En su columna, Fernando Tapia analiza el último intento de la ANFP de frenar la separación definitiva con la Federación. “En este escenario la pelota la tiene el ministro: en sus manos está respetar íntegramente lo resuelto”, dice.
Más viejo que el hilo negro. No queda otra forma para describir la última jugada con la que la ANFP pretende impedir lo que ya está zanjado por ley: la separación definitiva de la Federación con la propia Asociación.
Pablo Milad entregó al ministro del Deporte, Francisco Riveros, una extensa carta que incorpora casi los mismos argumentos con los que los dirigentes del fútbol profesional intentaron convencer a los legisladores que sentenciaron la reforma a la ley de sociedades anónimas en el Congreso. Supuestas incompatibilidades legales que podrían desembocar en una desafiliación por parte de la FIFA. Una amenaza fantasma, una estrategia del miedo que ya los parlamentarios descartaron.
Para la aplicación de la nueva legislación, que entre otras cosas termina con la multipropiedad y los conflictos de interés, falta que se redacte el reglamento, responsabilidad que recae en el ministerio del ramo. Eso explica esta acción desesperada de los dirigentes que aspiran a modificar uno de los aspectos fundamentales del nuevo ordenamiento, como es la separación efectiva de la ANFP con la Federación de Fútbol.
Simplifiquemos las cosas. Lo que hay detrás no es más que el último manotazo del ahogado, en este caso los clubes representados por la ANFP, que se niegan a perder el control de la Federación, por ende de las selecciones nacionales, lo que concretamente se traduce en dejar de recibir los millonarios ingresos que éstas producen a través de la venta de los derechos televisivos y comerciales. Al final se trata de plata, y no poca.
Cuando en mayo pasado el presidente Kast promulgó la reforma no hubo ningún reparo del gobierno. Todo lo contrario. Eso fue una derrota absoluta para los clubes profesionales que se resisten a la separación con la Federación, porque en plena campaña presidencial se mostraron optimistas con que con el nuevo gobierno habría más sintonía para echar abajo este aspecto fundamental de la reforma.
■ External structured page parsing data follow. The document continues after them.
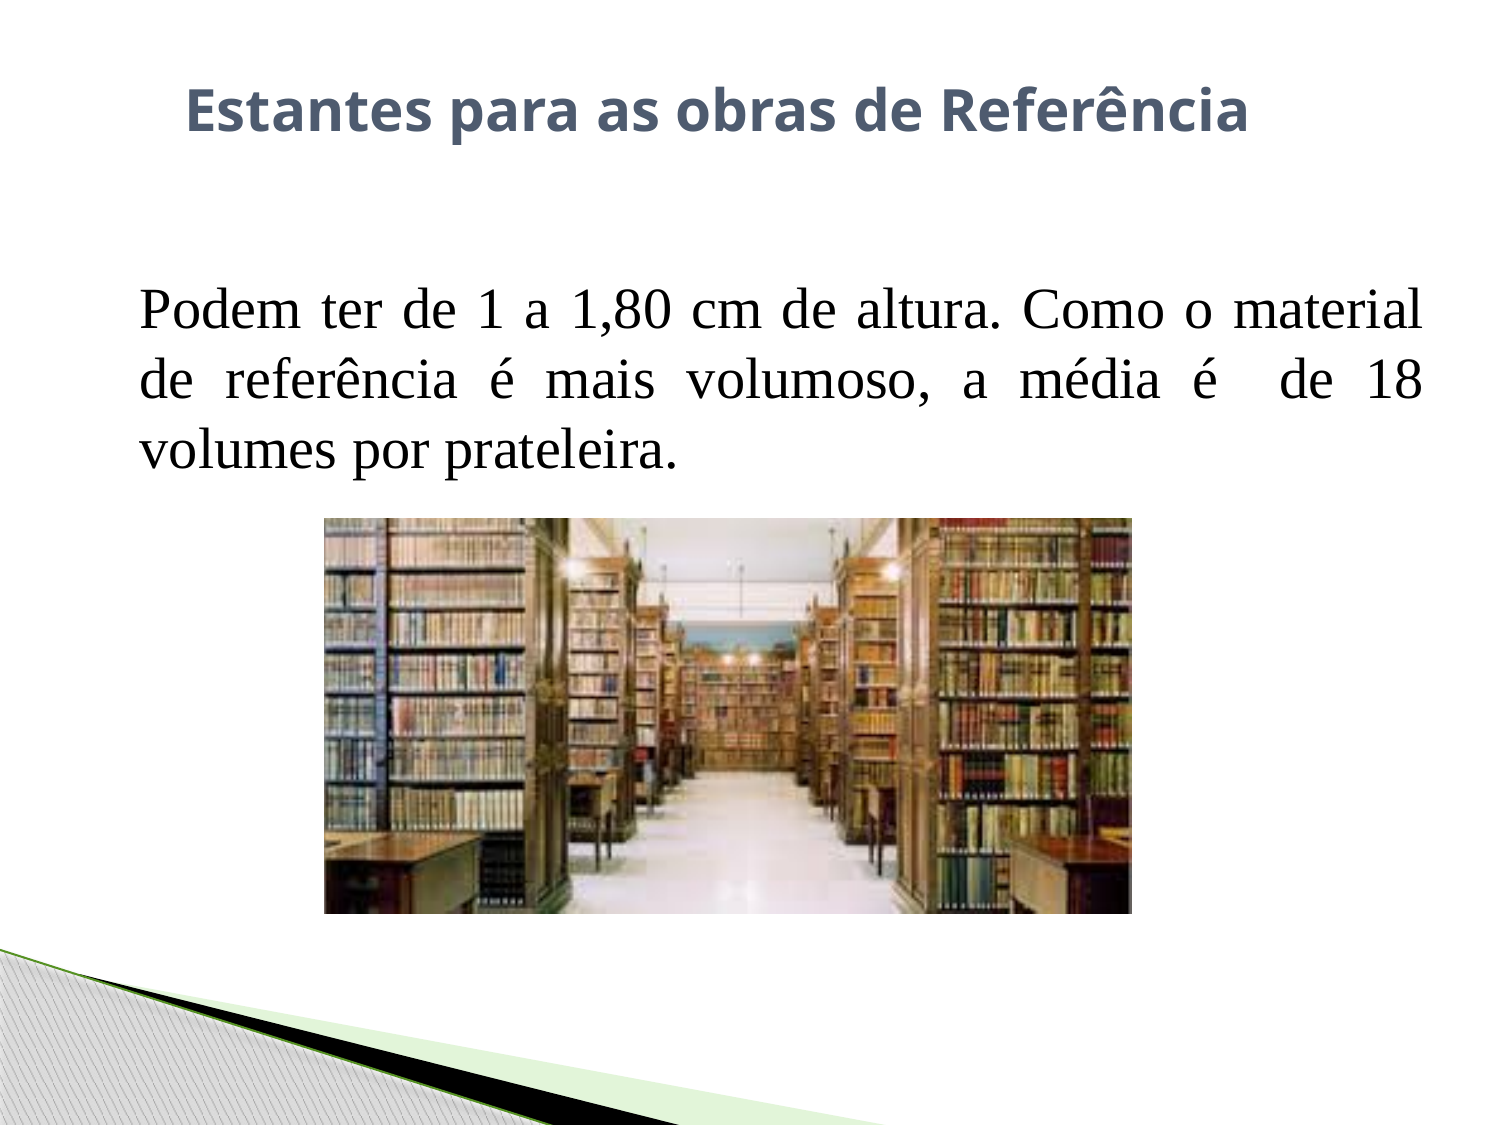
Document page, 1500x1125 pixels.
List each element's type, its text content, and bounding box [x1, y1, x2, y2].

title Estantes para as obras de Referência [53, 42, 1382, 173]
list Podem ter de 1 a 1,80 cm de altura. Como o material de referência é mais volumoso, a média é de 18 volumes por prateleira. [64, 184, 1440, 1083]
picture [324, 517, 1132, 915]
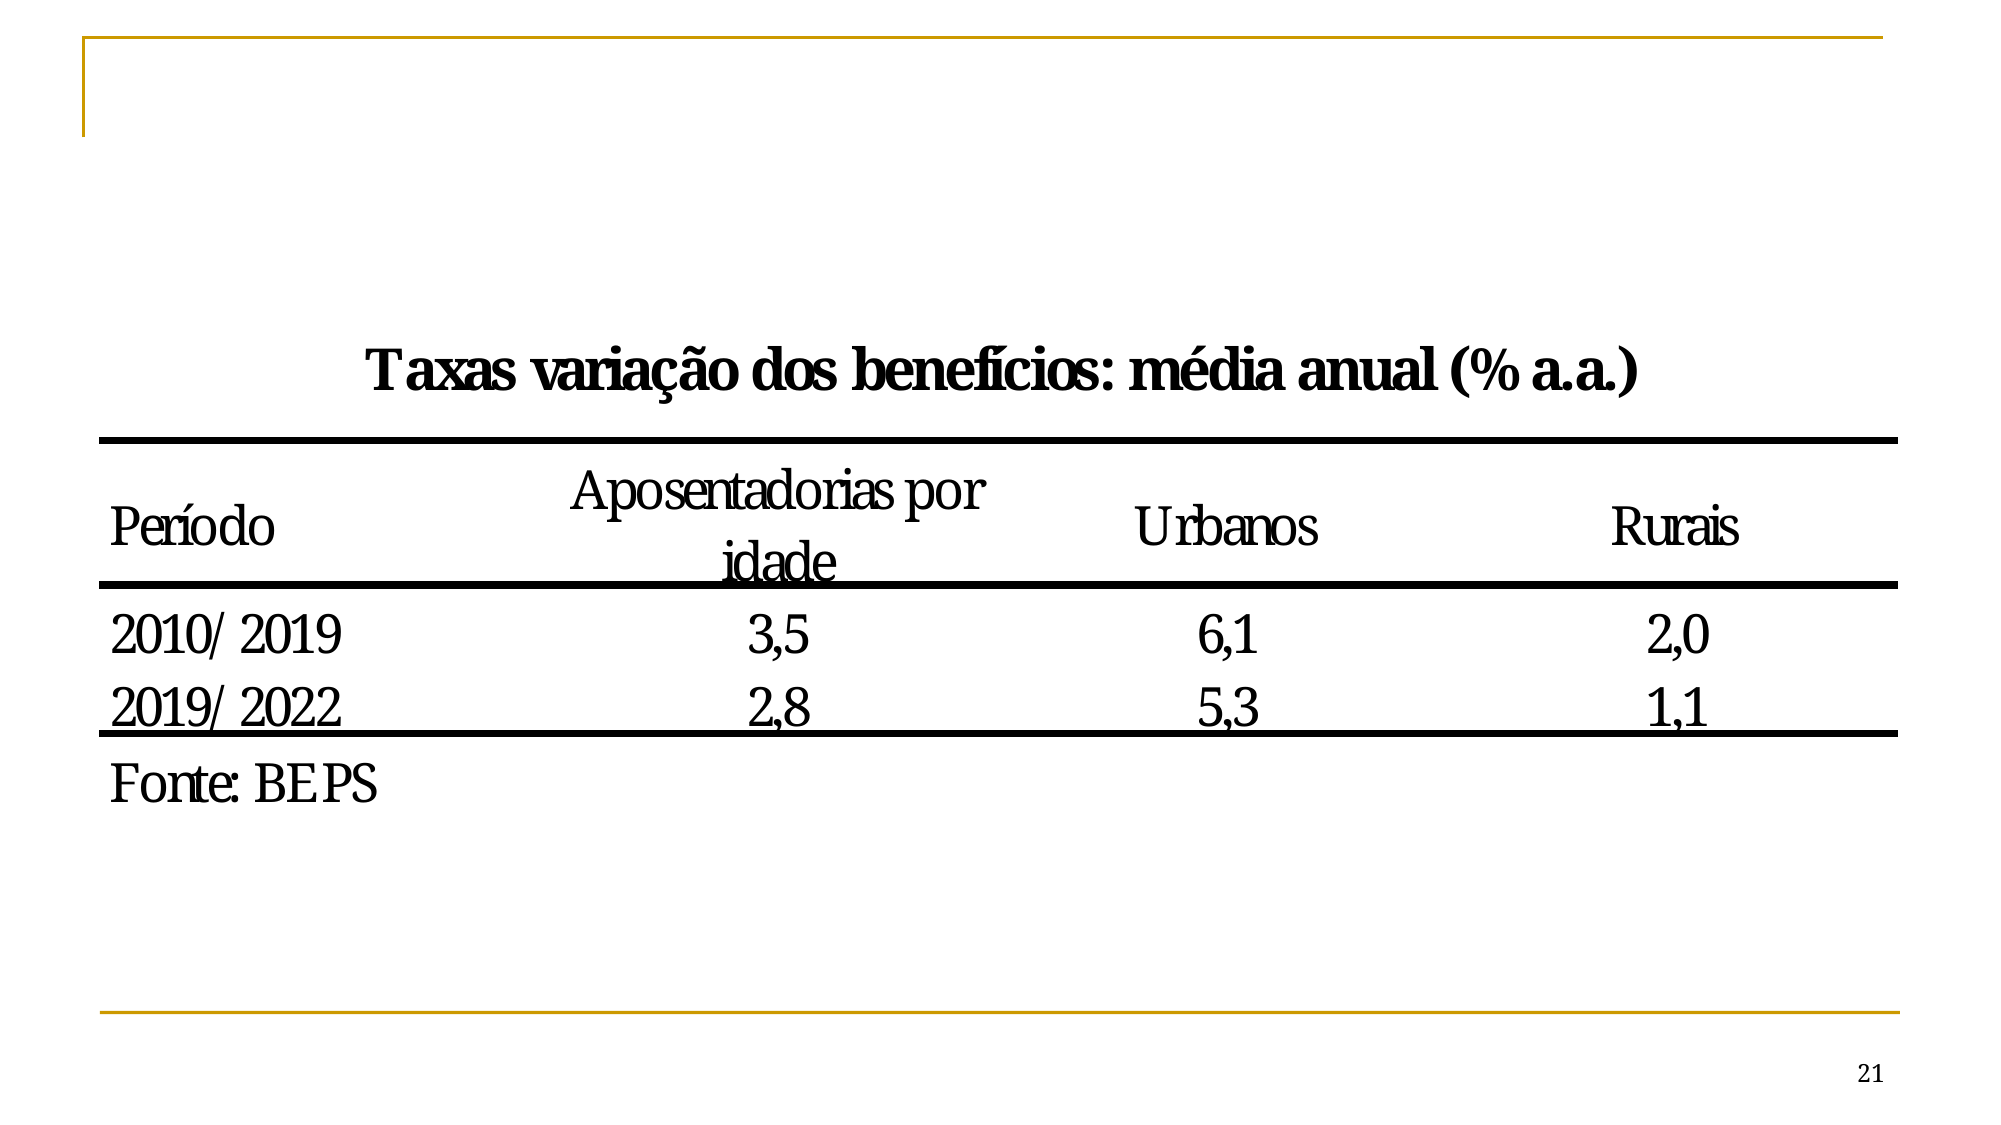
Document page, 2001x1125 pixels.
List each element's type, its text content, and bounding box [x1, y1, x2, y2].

El cambio de Natalia Ducó por Francisco Riveros en la cartera de deportes les abrió una última ventana, considerando que el actual ministro fue gerente de Palestino, quien podría ser, supuestamente, más proclive a aceptar cambios de última hora.
En este escenario la pelota la tiene el ministro: en sus manos está respetar íntegramente lo resuelto democráticamente tras casi una década de discusión parlamentaria.
A esta altura del partido sería profundamente decepcionante que la autoridad del deporte sucumbiera a las presiones de los mismos que han llevado a la actividad del fútbol a una crisis casi sin precedentes. Decepcionante y también inaceptable, lo que con seguridad marcaría negativamente toda la gestión para adelante.
El cuento de una posible sanción de la FIFA pasó a ser un argumento añejo, un relato alarmista y catastrofista que sólo responde a una estrategia comunicacional que se basa en supuestos riesgos y peligros, inexistentes por lo demás, con el único afán de ponerle una última traba a la necesaria y efectiva separación de la ANFP con la Federación. El discurso del miedo no debería asustar a nadie.